## Assignment
Leaving out the pictures, please retype each record exactly.

## Recorded data
───

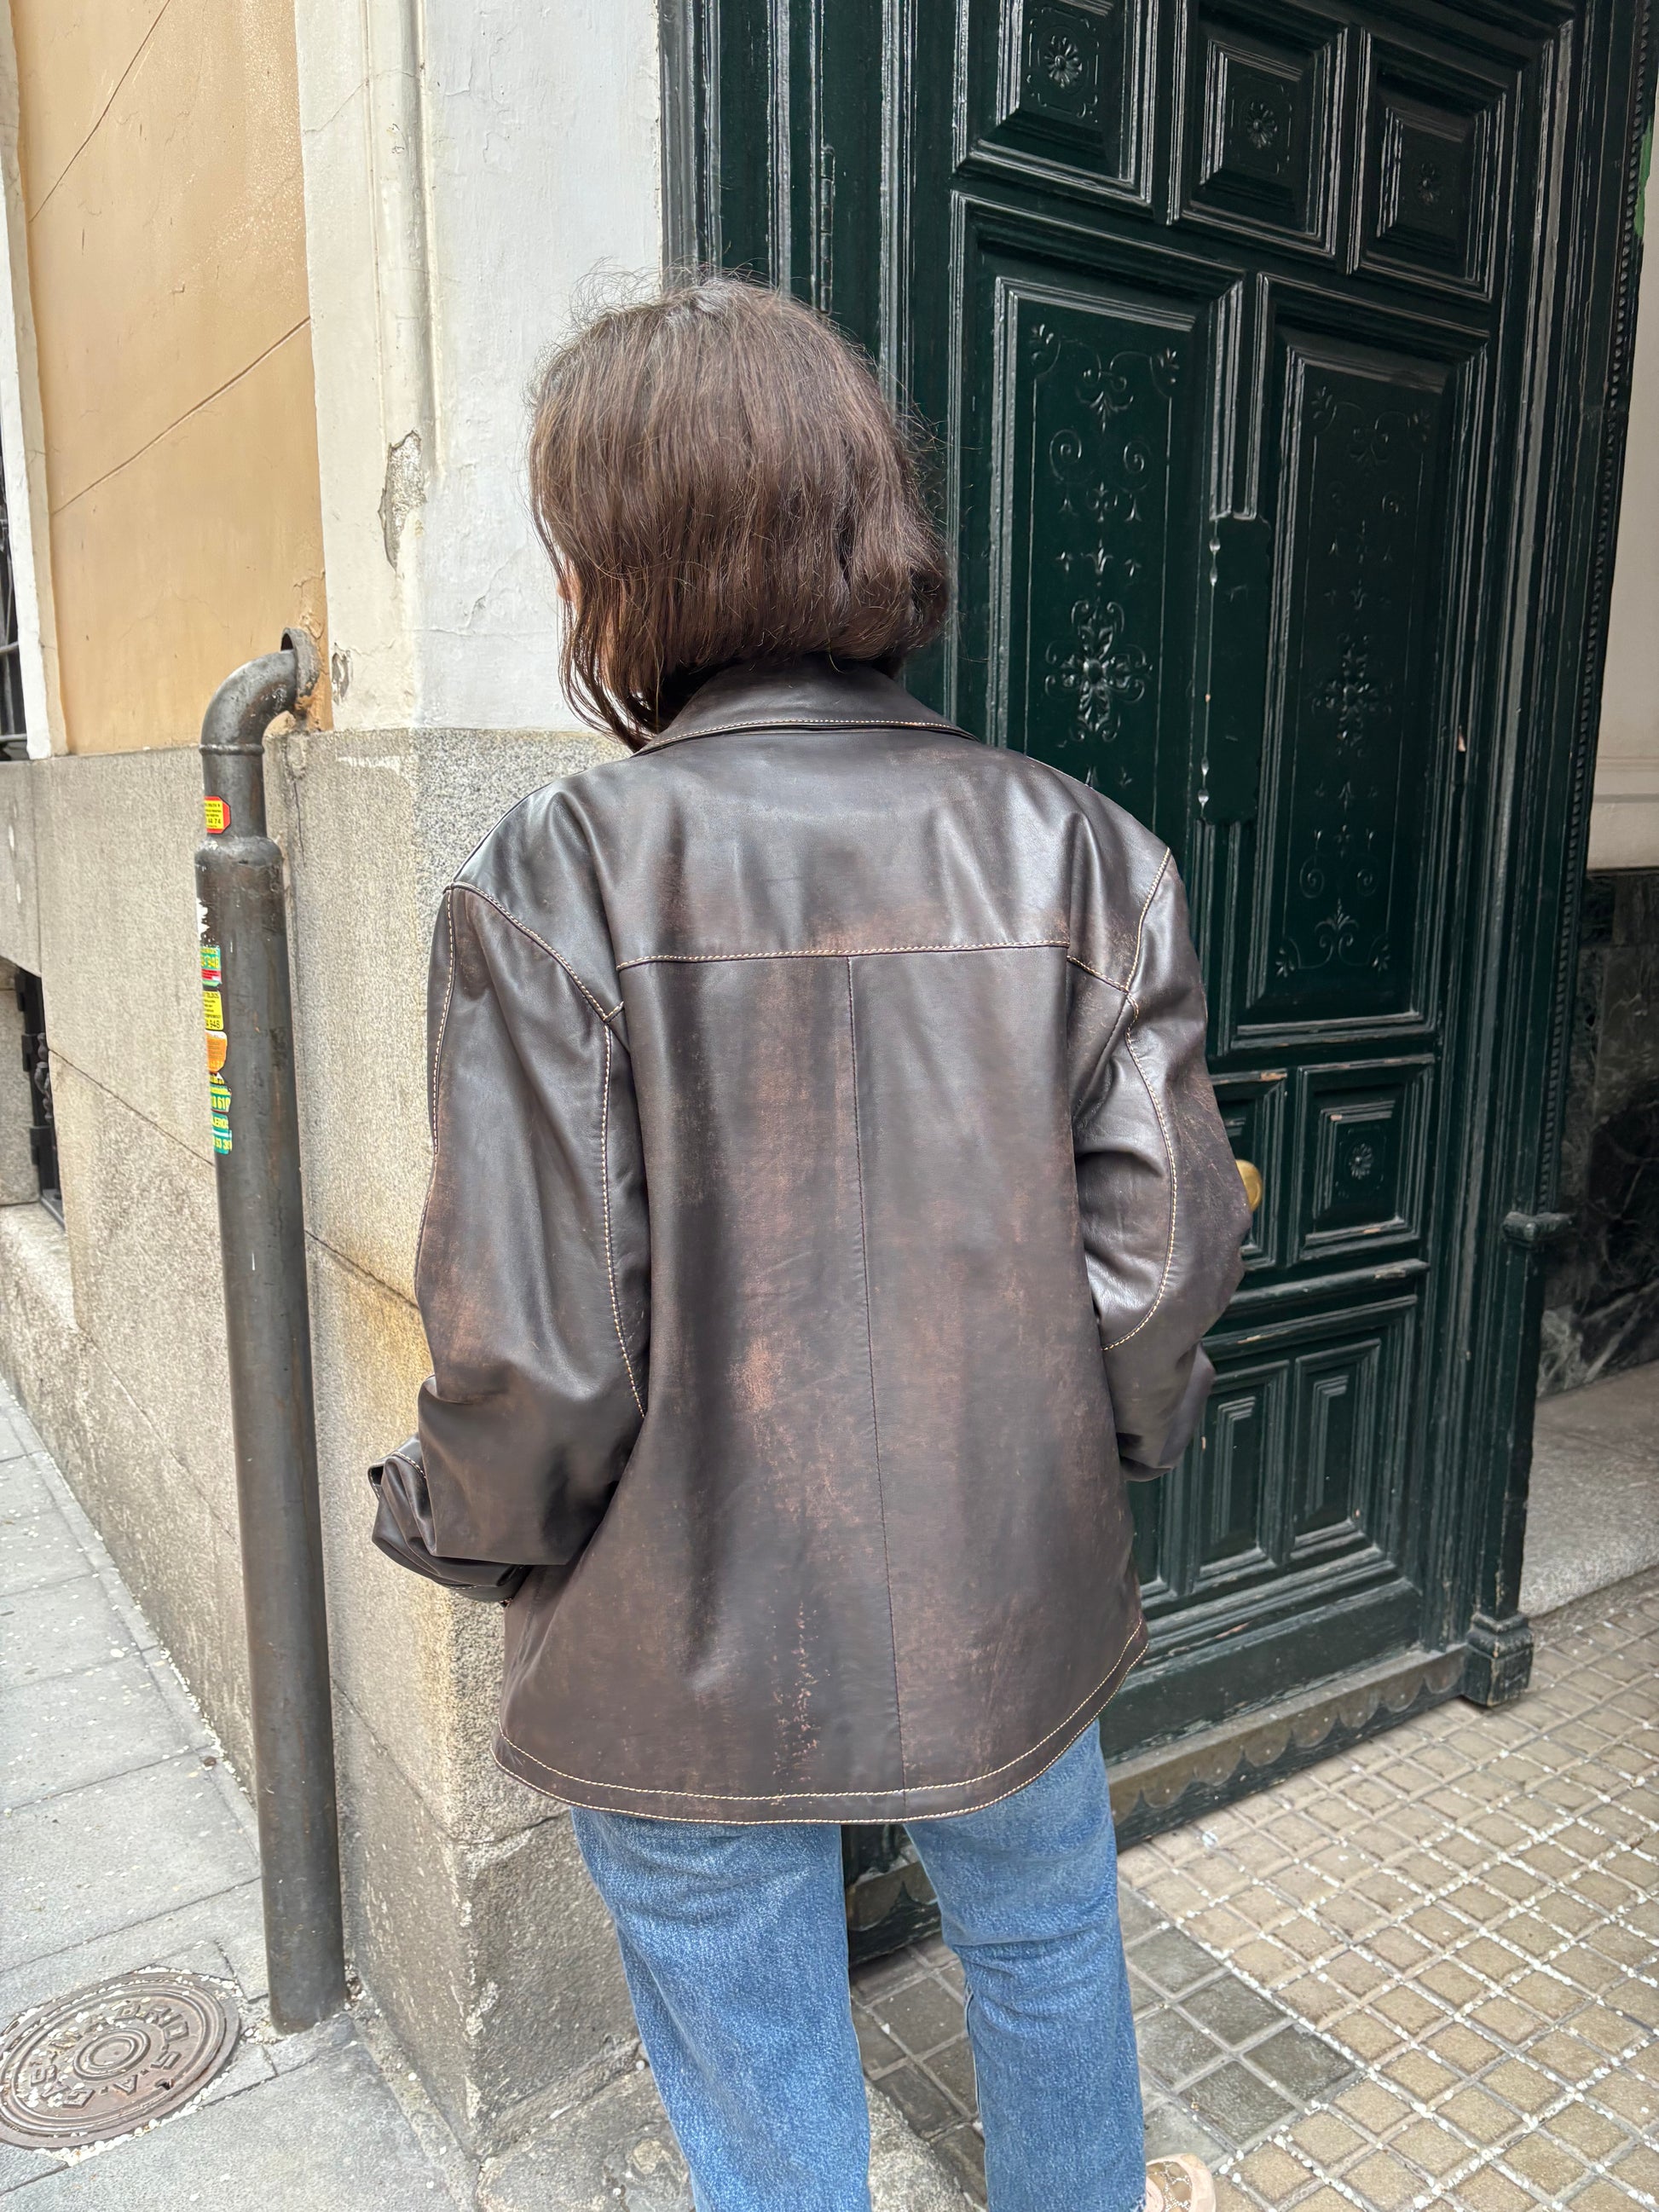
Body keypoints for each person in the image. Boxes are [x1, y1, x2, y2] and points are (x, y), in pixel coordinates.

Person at [370, 275, 1251, 2212]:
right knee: (1045, 1942)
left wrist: (450, 1517)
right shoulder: (1083, 850)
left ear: (619, 565)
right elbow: (1160, 1265)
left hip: (670, 1629)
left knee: (752, 2051)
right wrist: (1071, 1456)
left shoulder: (556, 874)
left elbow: (540, 1346)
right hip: (1005, 1585)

───

## Task solution
Body keypoints for each person in the image. Boxes are [x1, y1, x2, y2] and points are (x, y), in pixel coordinates.

Person at [370, 275, 1251, 2212]:
right knee: (1045, 1942)
left wrist: (450, 1517)
right shoulder: (1083, 850)
left ear: (619, 565)
right elbow: (1160, 1265)
left hip: (670, 1629)
left knee: (752, 2051)
right wrist: (1071, 1456)
left shoulder: (556, 874)
left elbow: (540, 1346)
right hip: (1005, 1585)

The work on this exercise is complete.